• Work instructions: A faithful transcription of all the data is required.

• • • •

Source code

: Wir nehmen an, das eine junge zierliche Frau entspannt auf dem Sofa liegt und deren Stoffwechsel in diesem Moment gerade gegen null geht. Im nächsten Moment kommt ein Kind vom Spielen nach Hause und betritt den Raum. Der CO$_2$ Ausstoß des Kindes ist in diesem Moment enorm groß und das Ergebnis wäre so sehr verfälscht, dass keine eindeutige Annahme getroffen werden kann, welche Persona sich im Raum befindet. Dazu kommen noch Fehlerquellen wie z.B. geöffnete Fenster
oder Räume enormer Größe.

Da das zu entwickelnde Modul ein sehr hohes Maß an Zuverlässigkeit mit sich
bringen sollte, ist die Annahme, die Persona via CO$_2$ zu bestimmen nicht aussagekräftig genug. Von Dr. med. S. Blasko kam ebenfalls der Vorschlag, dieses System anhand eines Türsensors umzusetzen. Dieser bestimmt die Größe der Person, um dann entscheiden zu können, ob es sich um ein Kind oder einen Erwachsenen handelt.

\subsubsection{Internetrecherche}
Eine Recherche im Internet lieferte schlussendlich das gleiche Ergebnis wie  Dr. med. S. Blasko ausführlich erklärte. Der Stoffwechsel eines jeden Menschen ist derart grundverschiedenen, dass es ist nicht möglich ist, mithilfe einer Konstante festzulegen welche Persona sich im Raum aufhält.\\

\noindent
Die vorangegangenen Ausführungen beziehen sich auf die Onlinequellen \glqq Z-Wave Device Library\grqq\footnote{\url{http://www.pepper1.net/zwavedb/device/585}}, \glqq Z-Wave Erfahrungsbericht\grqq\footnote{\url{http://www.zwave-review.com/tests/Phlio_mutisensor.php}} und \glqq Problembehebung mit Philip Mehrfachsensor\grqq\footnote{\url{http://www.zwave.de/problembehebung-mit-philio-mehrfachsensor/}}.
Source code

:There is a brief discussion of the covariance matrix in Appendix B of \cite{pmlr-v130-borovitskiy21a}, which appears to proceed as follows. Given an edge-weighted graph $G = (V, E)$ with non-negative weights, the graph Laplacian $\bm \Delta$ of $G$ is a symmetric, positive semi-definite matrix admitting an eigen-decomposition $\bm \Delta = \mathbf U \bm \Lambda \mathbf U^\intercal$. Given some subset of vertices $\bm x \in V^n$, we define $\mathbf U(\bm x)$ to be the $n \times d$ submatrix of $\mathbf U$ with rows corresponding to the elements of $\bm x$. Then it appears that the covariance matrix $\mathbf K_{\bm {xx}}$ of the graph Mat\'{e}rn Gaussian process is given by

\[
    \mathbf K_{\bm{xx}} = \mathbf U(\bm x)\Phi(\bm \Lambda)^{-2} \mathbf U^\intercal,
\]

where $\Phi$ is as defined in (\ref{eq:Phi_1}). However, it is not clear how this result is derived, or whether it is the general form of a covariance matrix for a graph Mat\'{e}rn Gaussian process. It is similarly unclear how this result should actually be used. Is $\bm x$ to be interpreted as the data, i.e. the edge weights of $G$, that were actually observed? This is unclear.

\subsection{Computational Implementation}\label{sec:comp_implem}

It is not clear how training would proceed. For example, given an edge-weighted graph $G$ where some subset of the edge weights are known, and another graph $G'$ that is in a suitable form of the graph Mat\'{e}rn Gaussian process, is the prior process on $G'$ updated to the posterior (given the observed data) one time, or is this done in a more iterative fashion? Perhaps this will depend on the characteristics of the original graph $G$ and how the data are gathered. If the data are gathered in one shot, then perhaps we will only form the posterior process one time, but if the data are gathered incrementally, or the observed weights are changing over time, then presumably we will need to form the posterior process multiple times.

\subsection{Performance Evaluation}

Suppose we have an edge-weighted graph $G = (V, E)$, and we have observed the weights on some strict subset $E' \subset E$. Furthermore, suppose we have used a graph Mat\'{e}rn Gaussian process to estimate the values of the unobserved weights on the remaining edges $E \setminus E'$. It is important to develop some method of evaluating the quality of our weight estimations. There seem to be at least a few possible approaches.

• • • •

• Answer area:
Source code

: Wir nehmen an, das eine junge zierliche Frau entspannt auf dem Sofa liegt und deren Stoffwechsel in diesem Moment gerade gegen null geht. Im nächsten Moment kommt ein Kind vom Spielen nach Hause und betritt den Raum. Der CO$_2$ Ausstoß des Kindes ist in diesem Moment enorm groß und das Ergebnis wäre so sehr verfälscht, dass keine eindeutige Annahme getroffen werden kann, welche Persona sich im Raum befindet. Dazu kommen noch Fehlerquellen wie z.B. geöffnete Fenster
oder Räume enormer Größe.

Da das zu entwickelnde Modul ein sehr hohes Maß an Zuverlässigkeit mit sich
bringen sollte, ist die Annahme, die Persona via CO$_2$ zu bestimmen nicht aussagekräftig genug. Von Dr. med. S. Blasko kam ebenfalls der Vorschlag, dieses System anhand eines Türsensors umzusetzen. Dieser bestimmt die Größe der Person, um dann entscheiden zu können, ob es sich um ein Kind oder einen Erwachsenen handelt.

\subsubsection{Internetrecherche}
Eine Recherche im Internet lieferte schlussendlich das gleiche Ergebnis wie  Dr. med. S. Blasko ausführlich erklärte. Der Stoffwechsel eines jeden Menschen ist derart grundverschiedenen, dass es ist nicht möglich ist, mithilfe einer Konstante festzulegen welche Persona sich im Raum aufhält.\\

\noindent
Die vorangegangenen Ausführungen beziehen sich auf die Onlinequellen \glqq Z-Wave Device Library\grqq\footnote{\url{http://www.pepper1.net/zwavedb/device/585}}, \glqq Z-Wave Erfahrungsbericht\grqq\footnote{\url{http://www.zwave-review.com/tests/Phlio_mutisensor.php}} und \glqq Problembehebung mit Philip Mehrfachsensor\grqq\footnote{\url{http://www.zwave.de/problembehebung-mit-philio-mehrfachsensor/}}.
Source code

:There is a brief discussion of the covariance matrix in Appendix B of \cite{pmlr-v130-borovitskiy21a}, which appears to proceed as follows. Given an edge-weighted graph $G = (V, E)$ with non-negative weights, the graph Laplacian $\bm \Delta$ of $G$ is a symmetric, positive semi-definite matrix admitting an eigen-decomposition $\bm \Delta = \mathbf U \bm \Lambda \mathbf U^\intercal$. Given some subset of vertices $\bm x \in V^n$, we define $\mathbf U(\bm x)$ to be the $n \times d$ submatrix of $\mathbf U$ with rows corresponding to the elements of $\bm x$. Then it appears that the covariance matrix $\mathbf K_{\bm {xx}}$ of the graph Mat\'{e}rn Gaussian process is given by

\[
    \mathbf K_{\bm{xx}} = \mathbf U(\bm x)\Phi(\bm \Lambda)^{-2} \mathbf U^\intercal,
\]

where $\Phi$ is as defined in (\ref{eq:Phi_1}). However, it is not clear how this result is derived, or whether it is the general form of a covariance matrix for a graph Mat\'{e}rn Gaussian process. It is similarly unclear how this result should actually be used. Is $\bm x$ to be interpreted as the data, i.e. the edge weights of $G$, that were actually observed? This is unclear.

\subsection{Computational Implementation}\label{sec:comp_implem}

It is not clear how training would proceed. For example, given an edge-weighted graph $G$ where some subset of the edge weights are known, and another graph $G'$ that is in a suitable form of the graph Mat\'{e}rn Gaussian process, is the prior process on $G'$ updated to the posterior (given the observed data) one time, or is this done in a more iterative fashion? Perhaps this will depend on the characteristics of the original graph $G$ and how the data are gathered. If the data are gathered in one shot, then perhaps we will only form the posterior process one time, but if the data are gathered incrementally, or the observed weights are changing over time, then presumably we will need to form the posterior process multiple times.

\subsection{Performance Evaluation}

Suppose we have an edge-weighted graph $G = (V, E)$, and we have observed the weights on some strict subset $E' \subset E$. Furthermore, suppose we have used a graph Mat\'{e}rn Gaussian process to estimate the values of the unobserved weights on the remaining edges $E \setminus E'$. It is important to develop some method of evaluating the quality of our weight estimations. There seem to be at least a few possible approaches.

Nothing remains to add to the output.